Discussion Guide

The Power of No

Creation and Negation in the November 2013 Poetry.

Originally Published: June 17, 2024

"Saying nothing...sometimes says the most," Emily Dickinson wrote her aunt in 1874. As Jen Bervin explains in the November 2013 issue of Poetry, for Dickinson "nothing" didn't mean just anything: "Nothing," the poet wrote, "is | the force that renovates | the World–,” and "no," “the wildest | word we consign | to Language.”  

Dickinson wrote many of her own wild words on envelopes: scraps of paper that, at first glance, might seem like nothing much. A special section of the magazine—titled “The Gorgeous Nothings,” like the book that Bervin recently co-editedfeatures images of those envelopes as well as transcriptions of the poems Dickinson drafted on them, letting us see for ourselves how much those "nothings" say.

Quite a lot, it turns out:

In this short Life that only lasts an hour
How much – how little – is within our power.
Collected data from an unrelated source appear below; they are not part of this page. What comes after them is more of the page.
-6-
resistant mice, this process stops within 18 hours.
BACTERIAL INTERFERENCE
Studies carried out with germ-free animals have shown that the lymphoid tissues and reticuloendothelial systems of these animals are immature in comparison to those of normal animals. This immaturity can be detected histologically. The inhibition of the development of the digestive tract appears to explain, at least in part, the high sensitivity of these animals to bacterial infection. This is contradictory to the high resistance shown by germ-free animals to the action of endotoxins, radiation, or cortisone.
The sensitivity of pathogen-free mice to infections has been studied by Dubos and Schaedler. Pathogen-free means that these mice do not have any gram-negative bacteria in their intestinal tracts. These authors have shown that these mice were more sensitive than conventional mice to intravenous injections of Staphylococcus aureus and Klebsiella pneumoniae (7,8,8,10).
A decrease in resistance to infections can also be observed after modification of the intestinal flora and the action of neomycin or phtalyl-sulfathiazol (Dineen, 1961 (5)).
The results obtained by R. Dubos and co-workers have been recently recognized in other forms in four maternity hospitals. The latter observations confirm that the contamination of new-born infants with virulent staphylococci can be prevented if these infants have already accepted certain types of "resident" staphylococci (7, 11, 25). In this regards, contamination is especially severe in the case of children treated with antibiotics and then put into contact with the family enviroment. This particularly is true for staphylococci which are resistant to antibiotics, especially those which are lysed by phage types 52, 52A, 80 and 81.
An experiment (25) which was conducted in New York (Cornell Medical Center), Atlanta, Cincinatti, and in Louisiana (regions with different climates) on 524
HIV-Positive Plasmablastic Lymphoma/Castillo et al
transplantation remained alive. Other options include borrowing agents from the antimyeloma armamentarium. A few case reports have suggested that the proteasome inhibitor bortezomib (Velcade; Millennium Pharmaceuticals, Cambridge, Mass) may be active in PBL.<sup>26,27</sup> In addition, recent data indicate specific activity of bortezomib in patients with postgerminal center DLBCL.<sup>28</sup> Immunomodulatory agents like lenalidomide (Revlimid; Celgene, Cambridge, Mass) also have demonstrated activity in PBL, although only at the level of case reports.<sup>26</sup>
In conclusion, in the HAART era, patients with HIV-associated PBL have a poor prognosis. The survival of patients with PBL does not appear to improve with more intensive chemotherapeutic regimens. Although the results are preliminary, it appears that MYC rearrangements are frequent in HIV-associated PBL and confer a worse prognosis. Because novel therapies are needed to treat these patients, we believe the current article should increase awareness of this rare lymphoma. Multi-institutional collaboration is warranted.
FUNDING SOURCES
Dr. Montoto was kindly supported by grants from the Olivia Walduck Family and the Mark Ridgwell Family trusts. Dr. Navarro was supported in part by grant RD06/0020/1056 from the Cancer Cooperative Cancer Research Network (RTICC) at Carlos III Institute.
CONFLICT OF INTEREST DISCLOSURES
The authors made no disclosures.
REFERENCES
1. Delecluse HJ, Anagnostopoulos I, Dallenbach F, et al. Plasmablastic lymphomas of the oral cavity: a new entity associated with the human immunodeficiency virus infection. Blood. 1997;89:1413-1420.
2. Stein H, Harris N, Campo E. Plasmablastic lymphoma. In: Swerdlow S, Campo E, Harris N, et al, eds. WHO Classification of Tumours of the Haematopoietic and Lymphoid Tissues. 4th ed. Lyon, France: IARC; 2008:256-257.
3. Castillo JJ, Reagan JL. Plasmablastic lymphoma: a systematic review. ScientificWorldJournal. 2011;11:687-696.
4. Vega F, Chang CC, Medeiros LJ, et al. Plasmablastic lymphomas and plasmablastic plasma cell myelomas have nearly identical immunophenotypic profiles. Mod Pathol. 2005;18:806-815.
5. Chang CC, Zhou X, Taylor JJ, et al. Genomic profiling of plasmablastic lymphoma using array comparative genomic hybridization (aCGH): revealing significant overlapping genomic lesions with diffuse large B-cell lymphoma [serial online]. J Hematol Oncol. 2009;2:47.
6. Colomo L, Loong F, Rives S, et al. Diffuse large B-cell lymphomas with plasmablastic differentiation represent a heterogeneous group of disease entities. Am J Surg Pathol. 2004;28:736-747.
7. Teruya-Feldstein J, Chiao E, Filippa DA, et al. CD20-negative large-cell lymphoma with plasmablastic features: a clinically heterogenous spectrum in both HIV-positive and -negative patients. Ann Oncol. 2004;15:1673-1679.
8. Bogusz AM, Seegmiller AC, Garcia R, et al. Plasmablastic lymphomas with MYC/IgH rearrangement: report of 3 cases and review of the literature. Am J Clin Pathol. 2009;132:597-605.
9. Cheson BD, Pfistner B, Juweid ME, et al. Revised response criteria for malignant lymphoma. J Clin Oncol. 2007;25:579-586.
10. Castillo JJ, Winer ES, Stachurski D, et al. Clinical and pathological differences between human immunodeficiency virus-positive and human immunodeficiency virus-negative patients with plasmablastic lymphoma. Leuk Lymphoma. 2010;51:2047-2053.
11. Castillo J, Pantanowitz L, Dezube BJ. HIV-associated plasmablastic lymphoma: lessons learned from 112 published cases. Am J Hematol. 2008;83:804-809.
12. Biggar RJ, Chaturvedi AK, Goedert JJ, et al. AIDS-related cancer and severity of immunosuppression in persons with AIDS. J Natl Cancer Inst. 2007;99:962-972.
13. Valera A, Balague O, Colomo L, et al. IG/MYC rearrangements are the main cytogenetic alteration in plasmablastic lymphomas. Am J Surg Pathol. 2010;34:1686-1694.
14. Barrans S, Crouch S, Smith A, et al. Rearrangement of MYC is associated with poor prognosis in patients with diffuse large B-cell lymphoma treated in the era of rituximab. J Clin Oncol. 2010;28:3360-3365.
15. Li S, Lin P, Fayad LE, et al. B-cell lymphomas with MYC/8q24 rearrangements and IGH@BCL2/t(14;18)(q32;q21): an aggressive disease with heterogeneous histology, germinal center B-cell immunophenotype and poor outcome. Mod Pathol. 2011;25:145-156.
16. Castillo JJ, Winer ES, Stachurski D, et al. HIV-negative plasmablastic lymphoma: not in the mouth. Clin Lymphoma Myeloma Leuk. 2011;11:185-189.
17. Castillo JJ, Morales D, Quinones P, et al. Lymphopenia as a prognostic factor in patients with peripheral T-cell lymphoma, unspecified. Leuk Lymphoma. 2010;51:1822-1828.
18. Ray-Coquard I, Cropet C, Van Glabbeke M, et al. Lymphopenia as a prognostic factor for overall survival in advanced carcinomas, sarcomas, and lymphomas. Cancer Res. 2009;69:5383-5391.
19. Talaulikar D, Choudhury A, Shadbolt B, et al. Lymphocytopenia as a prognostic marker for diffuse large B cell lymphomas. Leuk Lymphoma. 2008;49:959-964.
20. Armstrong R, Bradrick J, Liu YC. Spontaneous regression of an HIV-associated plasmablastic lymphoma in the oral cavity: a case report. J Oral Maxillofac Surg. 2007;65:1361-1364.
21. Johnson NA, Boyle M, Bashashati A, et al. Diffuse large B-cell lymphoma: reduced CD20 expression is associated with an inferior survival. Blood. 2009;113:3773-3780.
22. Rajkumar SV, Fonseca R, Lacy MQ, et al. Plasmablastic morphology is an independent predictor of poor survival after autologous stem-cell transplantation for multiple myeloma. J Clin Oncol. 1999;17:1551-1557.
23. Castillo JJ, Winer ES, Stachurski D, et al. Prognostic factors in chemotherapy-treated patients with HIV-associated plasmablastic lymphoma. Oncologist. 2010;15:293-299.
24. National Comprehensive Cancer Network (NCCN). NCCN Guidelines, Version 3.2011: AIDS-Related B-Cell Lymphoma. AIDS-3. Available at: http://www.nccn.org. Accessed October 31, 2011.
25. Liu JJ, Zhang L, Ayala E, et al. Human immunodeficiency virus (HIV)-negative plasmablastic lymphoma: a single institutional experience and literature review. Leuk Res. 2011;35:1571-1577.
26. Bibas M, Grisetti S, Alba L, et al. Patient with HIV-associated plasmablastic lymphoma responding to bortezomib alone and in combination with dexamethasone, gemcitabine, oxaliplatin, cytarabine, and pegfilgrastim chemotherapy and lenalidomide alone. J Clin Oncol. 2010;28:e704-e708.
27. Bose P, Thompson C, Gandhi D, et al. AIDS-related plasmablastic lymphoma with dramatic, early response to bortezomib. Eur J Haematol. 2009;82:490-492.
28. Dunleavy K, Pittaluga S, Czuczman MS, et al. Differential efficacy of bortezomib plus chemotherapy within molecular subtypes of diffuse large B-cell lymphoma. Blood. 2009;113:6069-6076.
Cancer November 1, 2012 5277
In this short poem, which only lasts six lines, "little" at once echoes and corrects "much," as if to hint at how much is in little, and how little in much. Generally presented as a couplet, as above, the poem appears quite differently in Dickinson's draft: it tapers down the page to match the angular form of the envelope's seal, as if to make a point (so to speak) of smallness. In so doing, it enlarges the poem’s effect, even as the ragged envelope and cramped scrawl seem to detract from the words’ grandeur. The envelope thus supports the poem's themes while nearly negating the poem itself. 

As though drawing a leaf from Dickinson's book—or an envelope from her stack—Todd Boss makes something of nothingness in "Bravery":

A rung’s come broken 
in the stair to the mow,

and so one hesitates

to clamber up

to bomb a cow

with hay.

As in Dickinson's draft, the form of the poem complements its topic: it stretches down the page like a ladder, its missing line standing in for the absent rung. Boss then compares the broken rung to a missing tooth—a symbol of childhood’s passing phases. Gaps, breaks, a creeping sense of loss: absence lends this poem its substance.

But then everything changes: a neighbor’s son, “too young to know / it was otherwise once, / braves it,” and before long everyone else does, too, “at a run, like pros, and / so it goes, as before.” For a boy who doesn't know what he’s missing, the lack doesn't matter; the erasure is as good as erased, the negation negated. But what of the poem's hinted-at protagonist, the "one" for whom the missing rung constituted a meaningful absence? Perhaps fittingly, by the poem's end he seems to have vanished from its lines entirely.

The theme of disappearance threads through "The Matyó Embroidery,” by the Hungarian poet Szilárd Borbély. That poem begins:

On the platter set out in the center of the Matyó-embroidered tablecloth
was the syringe. And around it was silence.
........................................................
….If I consented to the injected dose,
we could all fall asleep. We would stay together

for all time. And evade the uncertainty in mortifying 
desperation. A fifteen-year-old’s desire to live

cried out in me: “No!” 

In the wake of the Nazi invasion of Hungary, the speaker’s parents have placed a syringe—an instrument of annihilation—on a platter that should instead offer nourishment. This passage inverts still more expectations: the parents present death as a pleasant version of life, and when the speaker says “no” to suicide—again, negating negation—he is choosing a life to be filled with death.

Like an embroidered tablecloth, the poem is rich with patterns. The syringe is one of several sharp instruments that weave in and out of these lines, including uncle Erno’s razor, uncle Vilmos’s servant’s ax, and the bolt of the concentration camp door (all of which recall sewing needles). Fabrics, too, recur and evolve over the course of the poem: the Matyó-embroidered tablecloth, the quilt thrown over a baby to save his life, Nelly’s pullovers—and then the Jewish stars sewn onto clothes. But at the camp, the prisoners lose their clothes and even their hair, till all they wear is, “upon their skin, the writing of goose-flesh": wording that acquiesces terribly to the Nazi view of Jews as animals. One might describe this poem as “the writing of goose-flesh,” too.

The poem ends suddenly: we don’t learn the fate of the speaker, who has been locked in a room that may be a gas chamber. Borbély leaves us as dreadfully unknowing as he is, haunted by “the uncertainty in mortifying / desperation." And the white space that follows the poem’s conclusion becomes as communicative as print, a symbol of annihilation, of the very loss of consciousness the speaker had protested at the beginning. "Saying nothing…sometimes says the most."

And yet this silence speaks so loudly because Borbély has already said quite a lot, painting the speaker’s death-filled days in lively colors, providing details on family (Erno, Vilmos, Nelly, Gyurika, Peterke, Tomika), geography (Pest, Brünn, Toulouse, Újvidék), and psychology (the pullovers Nelly knits to comfort herself, the speaker’s father’s futile belief that the family will stay together). Only because so much has been silenced does this silence say so much.